Misstrauen und Aggressivität in den Jobcentern
Da ist oft richtig Druck im Kessel: Warteraum in einem Jobcenter.Christoph Meinschäfer
Der Antrag ist heute so komplex, dass viele damit überfordert sind", sagte Christoph Eikenbusch vom Caritasverband für das Erzbistum Paderborn in der Sendung "Himmel und Erde", dem Magazin der Kirchen in den NRW-Lokalradios. Dabei sei der Urgedanke bei der Einführung von Hartz IV genau ein anderer gewesen: Das Verfahren sollte einfacher werden, die Klienten sollten Hilfe aus einer Hand bekommen. Im Laufe der Jahre seien dann aber Gesetzeslücken geschlossen worden und neue Leistungen hinzugekommen. Dadurch sei das Verfahren mittlerweile so komplex, "dass selbst erfahrene Sozialarbeiter Schwierigkeiten haben, das auszufüllen", sagte Eikenbusch.
Jobcenter schotten sich ab
Allein der Hauptantrag für Hartz IV hat sechs Seiten. Hinzu kommen noch die Formulare für die Angaben zu den Kindern, zur Wohnung und zum eigenen Einkommen - das sind insgesamt weitere acht Seiten. Genauso umfangreich ist auch eine Anleitung im Behördendeutsch, die beim Ausfüllen des Hauptantrags helfen soll.
Echte Unterstützung gebe es oft genug nicht einmal durch die Mitarbeiter im Jobcenter, sagte Eikenbusch: "Es gibt einige Bereiche, wo wir mit großer Sorge festgestellt haben, dass Jobcenter nur noch Adressen von Beratungsstellen rausgeben, wo sie also sich überfordert fühlen, selber Beratung anzubieten, und das an die Wohlfahrtspflege abgeben." Das sei unzulässig und mindere die Leistungsansprüche der Ratsuchenden durch Zeitversäumnisse.
Die komplizierten Formulare und die mangelhafte Beratung durch die Jobcenter führen dazu, dass Anträge unvollständig abgegeben werden oder ungenaue Angaben enthalten. Weil es zwischen den Sachbearbeitern und den Ratsuchenden "kaum noch Kontakte untereinander" gebe, werde "nicht mehr so individuell auf die Lebensverhältnisse der Menschen" eingegangen, so Eikenbusch: "Wenn Dinge unklar sind, gibt‘s keine Rückfrage, sondern es erfolgt eine Entscheidung" nach Aktenlage. Und die sei oft genug falsch.
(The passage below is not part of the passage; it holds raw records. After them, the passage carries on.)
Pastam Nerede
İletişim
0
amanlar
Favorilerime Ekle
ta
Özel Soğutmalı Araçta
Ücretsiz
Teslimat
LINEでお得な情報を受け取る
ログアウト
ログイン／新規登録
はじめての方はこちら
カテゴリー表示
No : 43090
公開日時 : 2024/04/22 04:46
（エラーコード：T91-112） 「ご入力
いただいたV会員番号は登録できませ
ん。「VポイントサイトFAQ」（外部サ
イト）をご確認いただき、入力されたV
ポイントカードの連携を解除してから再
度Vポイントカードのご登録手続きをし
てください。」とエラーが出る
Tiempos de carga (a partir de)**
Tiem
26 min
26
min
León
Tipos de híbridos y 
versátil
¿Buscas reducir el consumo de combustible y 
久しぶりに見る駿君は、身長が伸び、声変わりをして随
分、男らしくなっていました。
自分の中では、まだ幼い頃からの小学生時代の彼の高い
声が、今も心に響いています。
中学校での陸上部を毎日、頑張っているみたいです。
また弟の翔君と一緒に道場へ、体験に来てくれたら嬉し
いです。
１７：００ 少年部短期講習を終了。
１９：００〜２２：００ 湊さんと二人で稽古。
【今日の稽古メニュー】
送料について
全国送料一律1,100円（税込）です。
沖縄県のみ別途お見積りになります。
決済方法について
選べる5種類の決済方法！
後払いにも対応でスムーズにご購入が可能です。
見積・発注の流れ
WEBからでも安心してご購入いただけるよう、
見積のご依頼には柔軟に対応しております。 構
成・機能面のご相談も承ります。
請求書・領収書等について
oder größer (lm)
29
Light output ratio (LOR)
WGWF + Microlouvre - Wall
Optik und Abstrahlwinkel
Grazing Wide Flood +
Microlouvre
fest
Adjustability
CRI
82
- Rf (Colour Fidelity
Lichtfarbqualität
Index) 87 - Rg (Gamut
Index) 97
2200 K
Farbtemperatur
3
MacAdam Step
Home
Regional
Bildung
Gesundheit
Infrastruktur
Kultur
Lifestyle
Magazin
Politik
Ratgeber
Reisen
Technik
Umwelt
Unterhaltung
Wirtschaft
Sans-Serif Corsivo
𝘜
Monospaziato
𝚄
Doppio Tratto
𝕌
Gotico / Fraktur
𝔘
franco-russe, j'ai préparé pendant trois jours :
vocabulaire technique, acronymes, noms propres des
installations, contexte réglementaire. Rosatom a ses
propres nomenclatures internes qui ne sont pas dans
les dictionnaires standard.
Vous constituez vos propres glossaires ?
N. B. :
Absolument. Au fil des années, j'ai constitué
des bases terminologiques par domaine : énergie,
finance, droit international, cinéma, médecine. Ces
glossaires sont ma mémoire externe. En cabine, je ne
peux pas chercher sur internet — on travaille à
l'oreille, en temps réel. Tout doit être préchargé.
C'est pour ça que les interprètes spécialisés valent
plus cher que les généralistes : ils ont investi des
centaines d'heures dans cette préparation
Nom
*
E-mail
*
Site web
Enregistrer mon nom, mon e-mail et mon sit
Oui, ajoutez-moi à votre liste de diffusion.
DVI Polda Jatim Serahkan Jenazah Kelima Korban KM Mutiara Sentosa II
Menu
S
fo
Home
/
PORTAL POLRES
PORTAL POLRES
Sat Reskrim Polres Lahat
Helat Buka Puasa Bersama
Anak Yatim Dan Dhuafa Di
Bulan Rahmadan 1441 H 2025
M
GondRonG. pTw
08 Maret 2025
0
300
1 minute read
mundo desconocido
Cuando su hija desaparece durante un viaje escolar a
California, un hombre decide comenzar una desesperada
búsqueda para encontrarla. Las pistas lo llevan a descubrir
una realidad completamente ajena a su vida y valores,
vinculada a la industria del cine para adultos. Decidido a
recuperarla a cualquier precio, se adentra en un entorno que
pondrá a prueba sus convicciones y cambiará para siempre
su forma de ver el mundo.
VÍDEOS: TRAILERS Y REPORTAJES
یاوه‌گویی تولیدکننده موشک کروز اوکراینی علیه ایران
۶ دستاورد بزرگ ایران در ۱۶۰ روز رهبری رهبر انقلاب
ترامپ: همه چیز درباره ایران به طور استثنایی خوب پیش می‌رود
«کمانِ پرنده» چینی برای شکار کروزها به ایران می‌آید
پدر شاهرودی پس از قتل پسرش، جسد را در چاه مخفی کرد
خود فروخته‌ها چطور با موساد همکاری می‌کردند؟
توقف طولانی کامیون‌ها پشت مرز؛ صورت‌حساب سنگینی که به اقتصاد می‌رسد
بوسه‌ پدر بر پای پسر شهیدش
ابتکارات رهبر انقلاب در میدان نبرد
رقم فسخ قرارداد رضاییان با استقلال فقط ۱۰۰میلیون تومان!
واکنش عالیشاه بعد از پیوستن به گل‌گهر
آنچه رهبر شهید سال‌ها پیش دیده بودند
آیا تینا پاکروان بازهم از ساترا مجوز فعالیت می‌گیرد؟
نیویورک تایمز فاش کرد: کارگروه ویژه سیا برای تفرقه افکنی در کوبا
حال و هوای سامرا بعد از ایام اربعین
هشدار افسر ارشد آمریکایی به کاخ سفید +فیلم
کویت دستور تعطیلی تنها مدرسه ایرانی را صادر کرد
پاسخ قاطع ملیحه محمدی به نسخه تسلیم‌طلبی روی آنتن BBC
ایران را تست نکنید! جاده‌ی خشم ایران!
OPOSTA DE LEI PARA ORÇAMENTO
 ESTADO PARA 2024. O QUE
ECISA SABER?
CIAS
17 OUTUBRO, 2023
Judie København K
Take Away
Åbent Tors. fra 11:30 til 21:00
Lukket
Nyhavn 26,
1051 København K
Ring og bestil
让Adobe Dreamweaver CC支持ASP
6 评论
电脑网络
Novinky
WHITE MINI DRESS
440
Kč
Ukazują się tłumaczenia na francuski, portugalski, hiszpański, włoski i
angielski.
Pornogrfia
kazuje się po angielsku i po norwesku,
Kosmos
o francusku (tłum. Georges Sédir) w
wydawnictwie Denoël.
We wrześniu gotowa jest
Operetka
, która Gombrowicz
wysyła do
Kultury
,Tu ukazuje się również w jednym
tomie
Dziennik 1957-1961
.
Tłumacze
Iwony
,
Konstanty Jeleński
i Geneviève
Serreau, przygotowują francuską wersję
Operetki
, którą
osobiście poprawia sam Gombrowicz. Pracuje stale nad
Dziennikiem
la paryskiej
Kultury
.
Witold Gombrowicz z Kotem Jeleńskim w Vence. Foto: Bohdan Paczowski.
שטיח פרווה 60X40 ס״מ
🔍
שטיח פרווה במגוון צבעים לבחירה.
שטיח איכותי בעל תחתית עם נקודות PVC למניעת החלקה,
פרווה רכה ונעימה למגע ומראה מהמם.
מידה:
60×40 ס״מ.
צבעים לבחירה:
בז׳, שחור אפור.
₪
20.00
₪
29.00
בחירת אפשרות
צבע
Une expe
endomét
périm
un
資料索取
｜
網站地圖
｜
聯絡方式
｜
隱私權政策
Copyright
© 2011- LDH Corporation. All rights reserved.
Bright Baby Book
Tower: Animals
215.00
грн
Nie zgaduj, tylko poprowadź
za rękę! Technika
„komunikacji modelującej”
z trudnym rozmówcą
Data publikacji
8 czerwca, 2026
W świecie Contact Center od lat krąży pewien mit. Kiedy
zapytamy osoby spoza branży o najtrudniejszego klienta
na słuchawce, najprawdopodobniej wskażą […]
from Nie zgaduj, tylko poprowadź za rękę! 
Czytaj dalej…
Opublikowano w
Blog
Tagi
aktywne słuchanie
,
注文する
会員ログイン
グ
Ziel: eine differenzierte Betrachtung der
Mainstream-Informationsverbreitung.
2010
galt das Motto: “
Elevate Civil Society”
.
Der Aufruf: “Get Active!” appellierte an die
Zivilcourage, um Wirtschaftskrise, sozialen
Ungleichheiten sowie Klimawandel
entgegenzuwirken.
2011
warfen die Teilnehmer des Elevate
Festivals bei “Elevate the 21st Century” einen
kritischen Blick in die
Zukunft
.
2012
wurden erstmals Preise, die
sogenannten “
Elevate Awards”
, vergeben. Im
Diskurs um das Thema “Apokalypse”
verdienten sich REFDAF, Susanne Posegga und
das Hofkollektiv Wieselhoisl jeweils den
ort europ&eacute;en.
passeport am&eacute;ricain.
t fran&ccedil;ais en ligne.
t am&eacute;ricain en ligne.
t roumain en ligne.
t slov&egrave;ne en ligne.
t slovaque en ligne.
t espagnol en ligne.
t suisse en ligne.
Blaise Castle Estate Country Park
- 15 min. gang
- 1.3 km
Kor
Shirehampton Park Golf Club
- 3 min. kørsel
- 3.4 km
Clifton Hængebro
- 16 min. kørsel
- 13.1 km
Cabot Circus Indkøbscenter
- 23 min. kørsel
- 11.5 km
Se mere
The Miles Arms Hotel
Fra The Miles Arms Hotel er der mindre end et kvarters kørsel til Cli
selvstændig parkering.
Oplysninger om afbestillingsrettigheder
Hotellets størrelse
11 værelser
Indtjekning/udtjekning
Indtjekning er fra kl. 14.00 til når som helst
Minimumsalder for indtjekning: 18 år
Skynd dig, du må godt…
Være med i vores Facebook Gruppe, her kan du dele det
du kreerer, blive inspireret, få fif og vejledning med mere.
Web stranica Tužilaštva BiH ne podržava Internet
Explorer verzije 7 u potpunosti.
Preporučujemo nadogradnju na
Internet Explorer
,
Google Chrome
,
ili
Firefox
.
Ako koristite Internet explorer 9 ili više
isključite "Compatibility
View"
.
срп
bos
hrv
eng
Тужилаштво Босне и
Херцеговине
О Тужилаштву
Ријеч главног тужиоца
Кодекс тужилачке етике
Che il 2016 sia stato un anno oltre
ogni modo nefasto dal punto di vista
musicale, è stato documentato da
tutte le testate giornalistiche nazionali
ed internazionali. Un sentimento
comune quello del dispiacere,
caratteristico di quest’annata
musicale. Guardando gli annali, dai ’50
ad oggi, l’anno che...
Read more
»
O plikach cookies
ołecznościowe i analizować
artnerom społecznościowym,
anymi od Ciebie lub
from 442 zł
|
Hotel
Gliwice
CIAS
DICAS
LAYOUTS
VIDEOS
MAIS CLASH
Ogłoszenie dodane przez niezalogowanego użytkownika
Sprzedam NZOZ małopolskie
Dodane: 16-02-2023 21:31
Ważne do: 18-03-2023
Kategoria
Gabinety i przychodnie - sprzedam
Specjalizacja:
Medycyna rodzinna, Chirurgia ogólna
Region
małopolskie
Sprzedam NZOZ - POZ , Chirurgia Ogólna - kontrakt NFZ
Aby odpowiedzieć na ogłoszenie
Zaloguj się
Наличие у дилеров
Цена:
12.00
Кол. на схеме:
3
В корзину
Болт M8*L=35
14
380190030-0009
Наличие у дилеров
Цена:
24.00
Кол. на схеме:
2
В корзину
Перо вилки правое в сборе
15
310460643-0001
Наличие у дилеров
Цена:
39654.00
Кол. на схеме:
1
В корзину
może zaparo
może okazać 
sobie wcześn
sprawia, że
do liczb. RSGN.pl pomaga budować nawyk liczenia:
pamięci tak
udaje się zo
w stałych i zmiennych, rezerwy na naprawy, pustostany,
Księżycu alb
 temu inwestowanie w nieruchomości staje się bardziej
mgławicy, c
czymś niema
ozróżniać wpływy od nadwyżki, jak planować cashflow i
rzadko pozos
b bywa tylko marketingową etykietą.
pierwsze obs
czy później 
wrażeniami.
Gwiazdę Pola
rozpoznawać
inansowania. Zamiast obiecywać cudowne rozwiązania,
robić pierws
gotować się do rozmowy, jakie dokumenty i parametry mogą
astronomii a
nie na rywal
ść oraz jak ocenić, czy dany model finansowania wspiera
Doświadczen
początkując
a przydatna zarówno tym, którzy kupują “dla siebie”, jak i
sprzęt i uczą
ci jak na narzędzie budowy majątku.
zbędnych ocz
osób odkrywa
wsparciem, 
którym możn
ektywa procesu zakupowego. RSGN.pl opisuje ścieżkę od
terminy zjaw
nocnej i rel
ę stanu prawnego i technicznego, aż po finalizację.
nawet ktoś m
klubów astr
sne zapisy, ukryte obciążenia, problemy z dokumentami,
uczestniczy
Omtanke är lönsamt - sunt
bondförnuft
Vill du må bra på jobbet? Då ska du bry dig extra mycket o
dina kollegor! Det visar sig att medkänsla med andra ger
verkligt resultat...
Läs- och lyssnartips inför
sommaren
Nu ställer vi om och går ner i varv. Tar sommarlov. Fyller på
Beratung bräuchten die Antragsteller auch bei der Frage, ob ihnen neben den Hartz-IV-Zahlungen noch weitere Leistungen zuständen. Diese müssten oft separat beantragt werden, sagte Eikenbusch. Erschwerend komme hinzu, dass die Gesetzeslage nicht immer eindeutig sei: "Gerade beim Bildungs- und Teilhabegesetz ist immer die Frage: Welche Leistung gehört in den Bereich SGB II - also Hartz IV -, und was gehört zum Bildungs- und Teilhabegesetz? Da haben wir Beispiele von Eltern, die sagen: "Da blicken wir nicht mehr durch."
Leidtragende sind hier am Ende Kinder aus finanzschwachen Familien, denen Leistungen aus dem Bildungs- und Teilhabegesetz beispielsweise die Teilnahme an Schulausflügen und mehrtägigen Klassenfahrten oder an einem Nachhilfeunterricht ermöglichen sollen. Doch das Personal in den Offenen Ganztagsschulen sei schon rein zeitlich nicht in der Lage, den Eltern bei der Antragstellung zu helfen, so Eikenbusch. "Und so bleiben dann Anträge liegen, die eigentlich gute Aussichten auf Erfolg hätten."